Reading text
>> Begin

Technical specification for intergration with {geodk}
Source:vignettes/tech-specs-for-geodk.Rmd
tech-specs-for-geodk.Rmd
What is this?
This documents the technical specification for the integration
between dkstat and geodk. It can be found
on this page and in the
{geodk}
documentation.
vignette(“tech-specs-for-dkstat”, package = “geodk”).
Why would you want to read this?
I honestly don’t know. This document is written mostly for me (Aleksander) and contributors to use as a reference when maintaining this integration. If you have any interest in the inner workings of how these two packages interact, then please do read on.
Integration usage
A thorough usage guide can be found in vignette(“geodk”, package = “dkstat”), but below I will provide a technical walkthrough of the integration.
Main goal
The main goal of the integration between dkstat and geodk is to be able to run the following code and have meaningful geographic information added to the statistics.
dkstat::dst_get_all_data("laby04") |>
geodk::geodk_enrich() # This function name is still debatable.
Problem description
When accessing data from a table, e.g. “laby04” there is no obvious way to know what column is geographic.
dkstat::dst_get_all_data("laby01") |>
dplyr::distinct(KOMGRP, .keep_all = TRUE) |>
tail()

>> End

Exercises to complete
1. Answer from the specification:
(a) Who is the document written mostly for?
(b) Where can a thorough usage guide be found?
(c) What is hard to know when accessing data from a table?
2. Summarize the specification in two sentences.
Please rely only on the specification to answer.

Data items

>> Begin

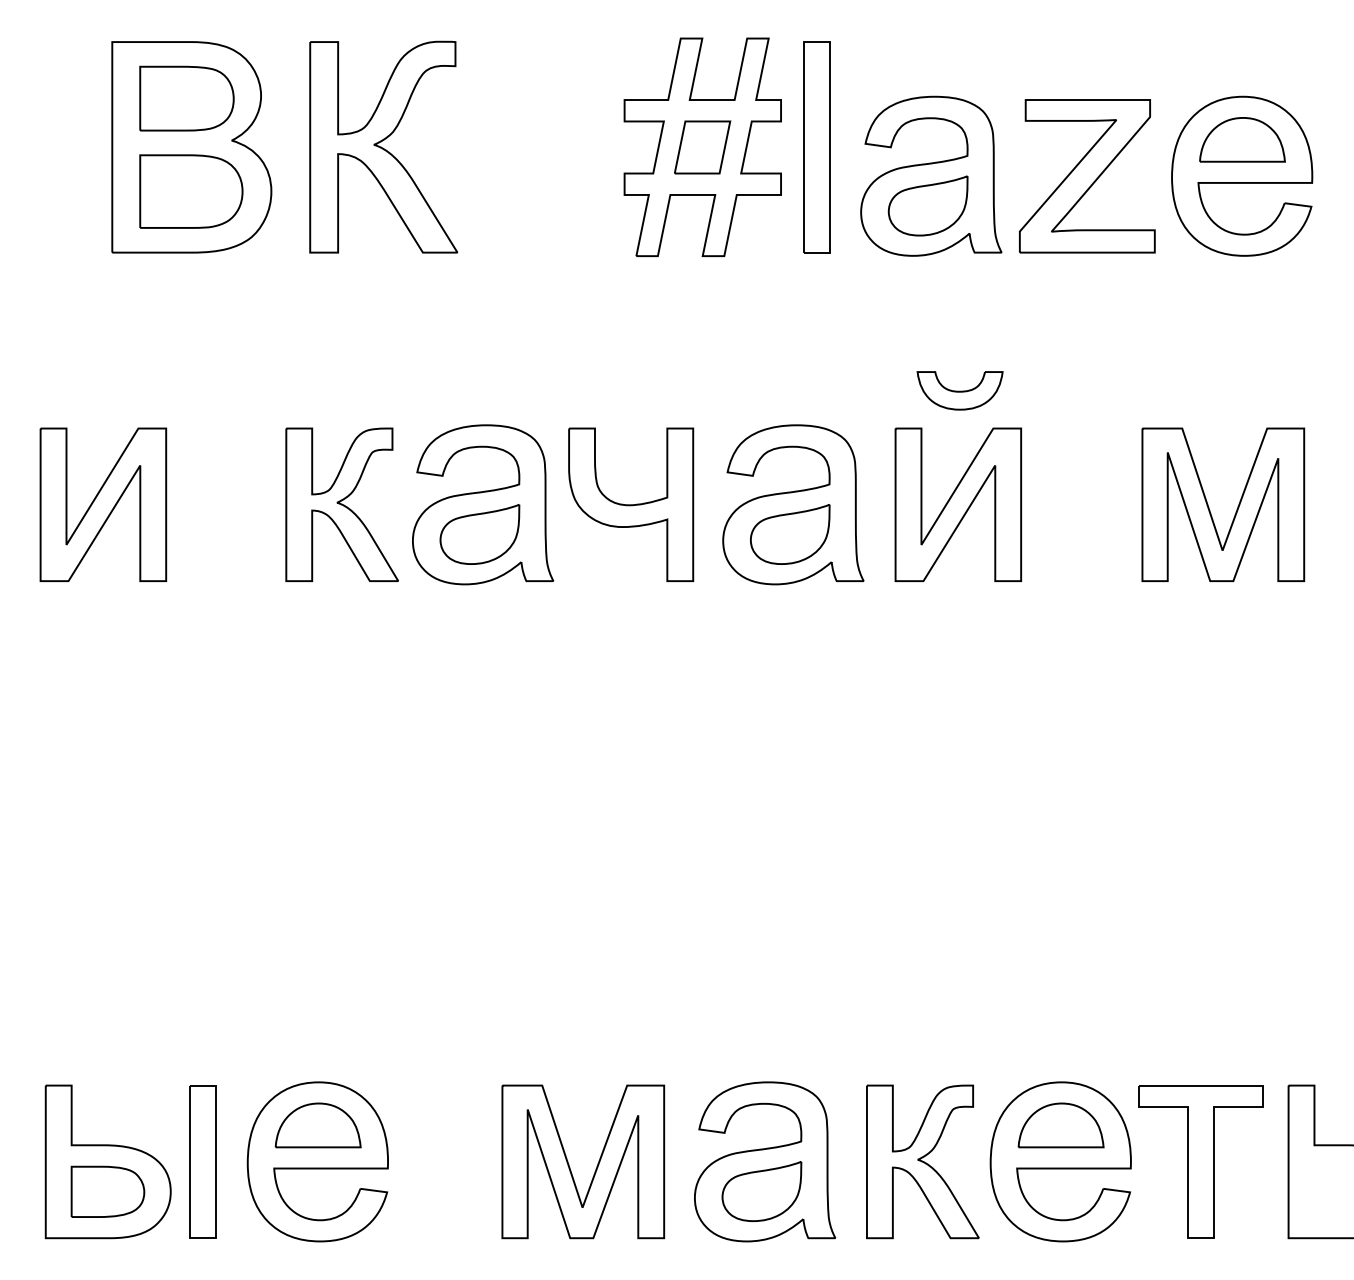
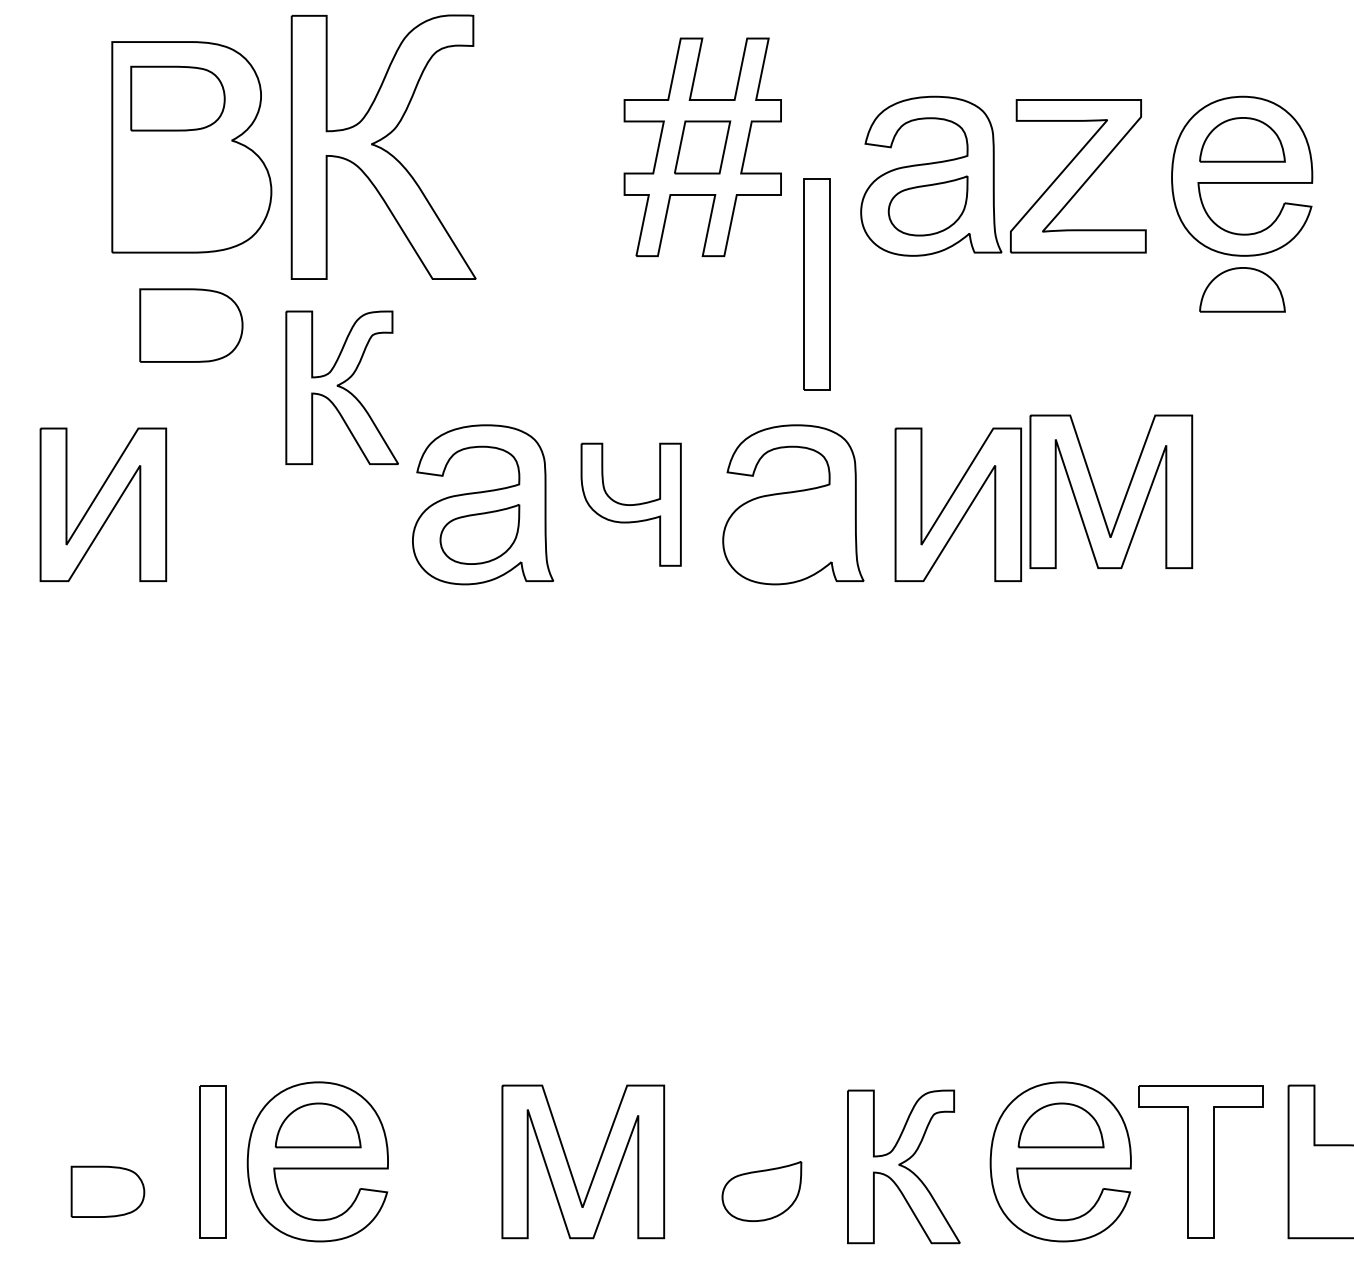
part at (186, 98) position: (186, 98) -> (177, 98)
part at (383, 146) size: 150x214 px -> 187x266 px
part at (816, 147) position: (816, 147) -> (816, 284)
part at (1087, 176) position: (1087, 176) -> (1078, 176)
part at (191, 191) position: (191, 191) -> (191, 325)
part at (1242, 289): none -> present
part at (959, 390): present -> none
part at (341, 504) position: (341, 504) -> (341, 387)
part at (631, 504) size: 127x155 px -> 102x125 px
part at (1236, 509) position: (1236, 509) -> (1124, 496)
part at (790, 534): present -> none
part at (107, 1161): present -> none
part at (202, 1161) position: (202, 1161) -> (212, 1161)
part at (765, 1161): present -> none
part at (922, 1161) position: (922, 1161) -> (903, 1166)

>> End

Answers for the exercise
1.
(a) Aleksander and contributors, as a reference when maintaining the integration.
(b) In vignette("geodk", package = "dkstat").
(c) Which column is geographic.

2. The specification documents the technical integration between dkstat and geodk and is written mostly as a reference for Aleksander and contributors who maintain it. The integration's main goal is to add meaningful geographic information to dkstat statistics through geodk, but when data is accessed from a table, there is no obvious way to know which column is geographic.